### Work request
Across the records that follow, determine how many lines contain "coordinate" and give only the resulting number.

### Input material
▼
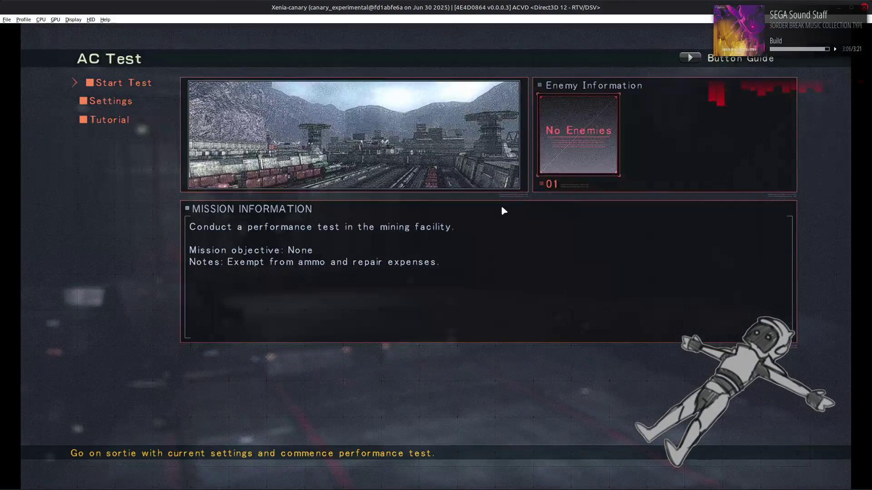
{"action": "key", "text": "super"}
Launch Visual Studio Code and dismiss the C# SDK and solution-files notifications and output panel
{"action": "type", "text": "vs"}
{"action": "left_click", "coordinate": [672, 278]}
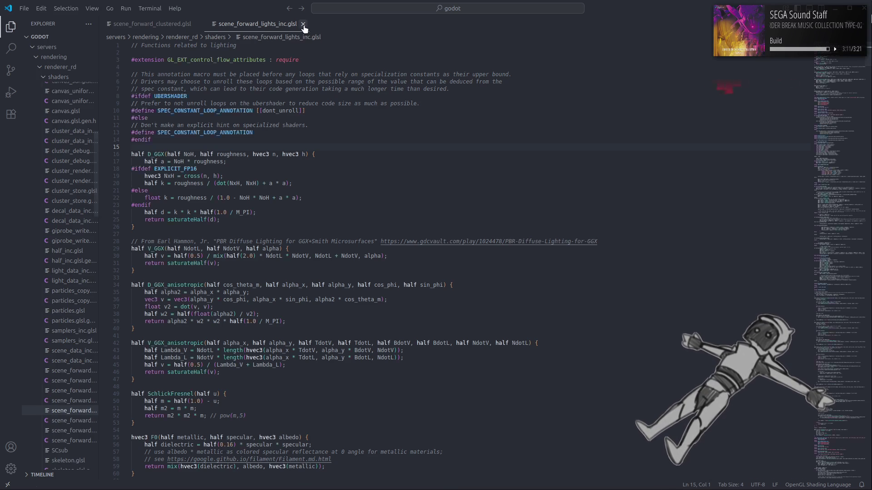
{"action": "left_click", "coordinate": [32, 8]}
▲
▼
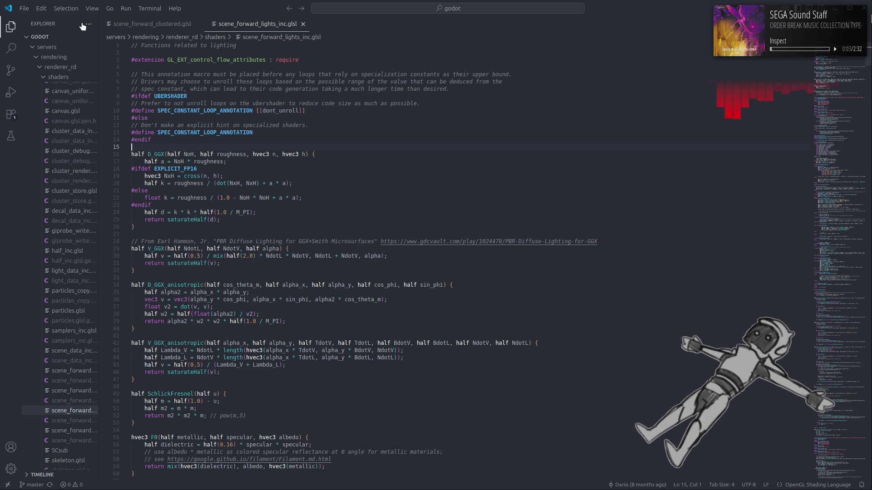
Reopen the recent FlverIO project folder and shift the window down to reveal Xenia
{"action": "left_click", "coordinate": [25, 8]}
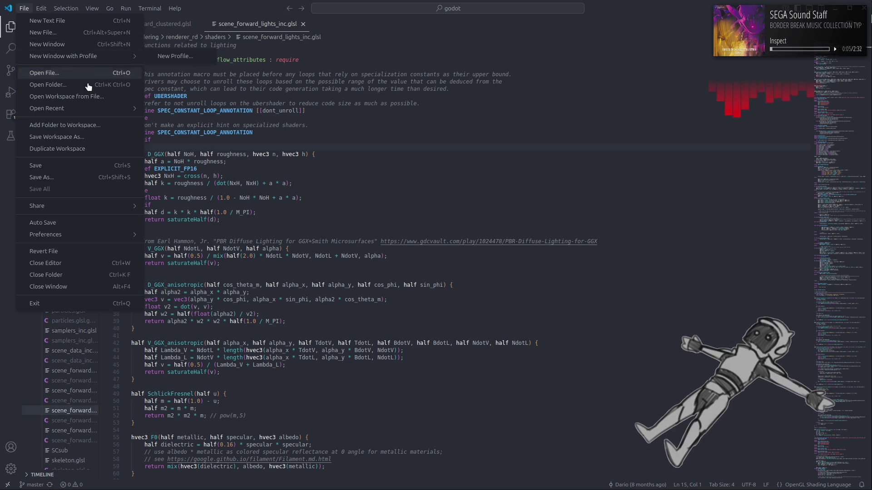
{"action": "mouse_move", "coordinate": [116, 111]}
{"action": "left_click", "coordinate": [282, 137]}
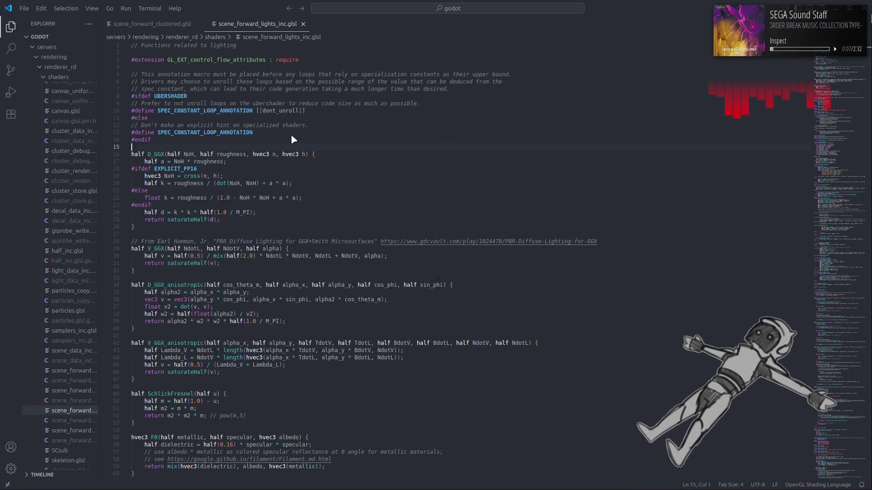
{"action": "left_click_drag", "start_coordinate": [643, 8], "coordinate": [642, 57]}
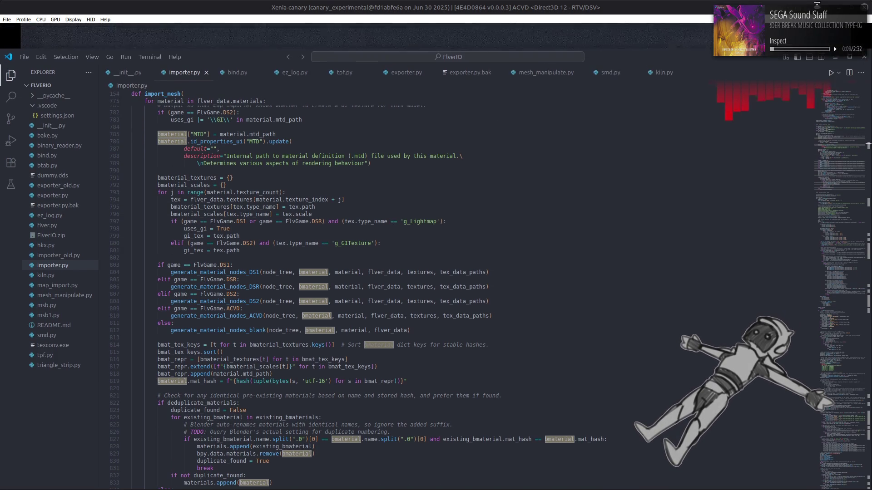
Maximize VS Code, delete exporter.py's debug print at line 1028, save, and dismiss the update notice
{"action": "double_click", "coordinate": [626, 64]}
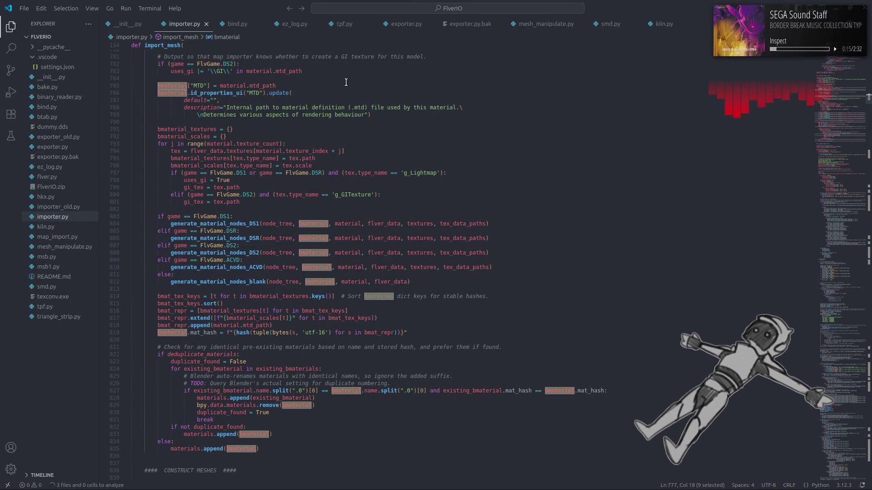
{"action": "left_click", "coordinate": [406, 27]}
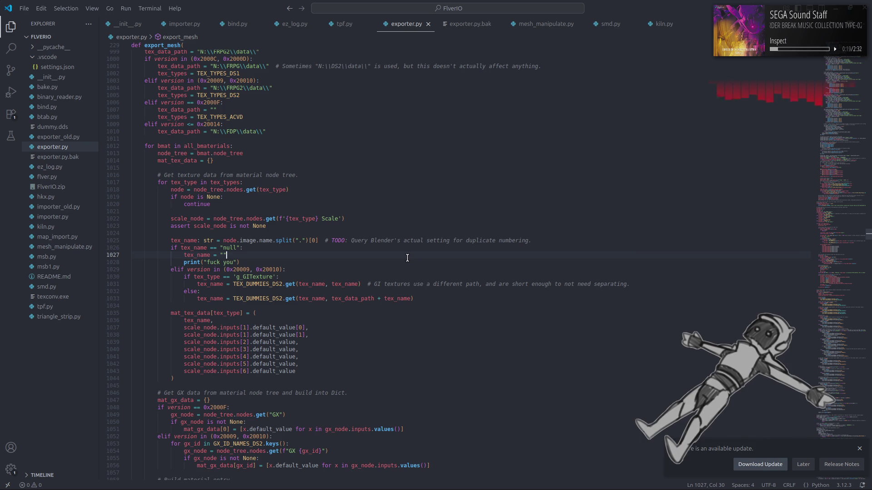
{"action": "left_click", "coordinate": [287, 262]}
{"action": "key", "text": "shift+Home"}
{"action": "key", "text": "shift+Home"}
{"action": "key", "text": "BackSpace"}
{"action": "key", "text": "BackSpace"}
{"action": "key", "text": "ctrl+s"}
▲
### Solution to the problem
9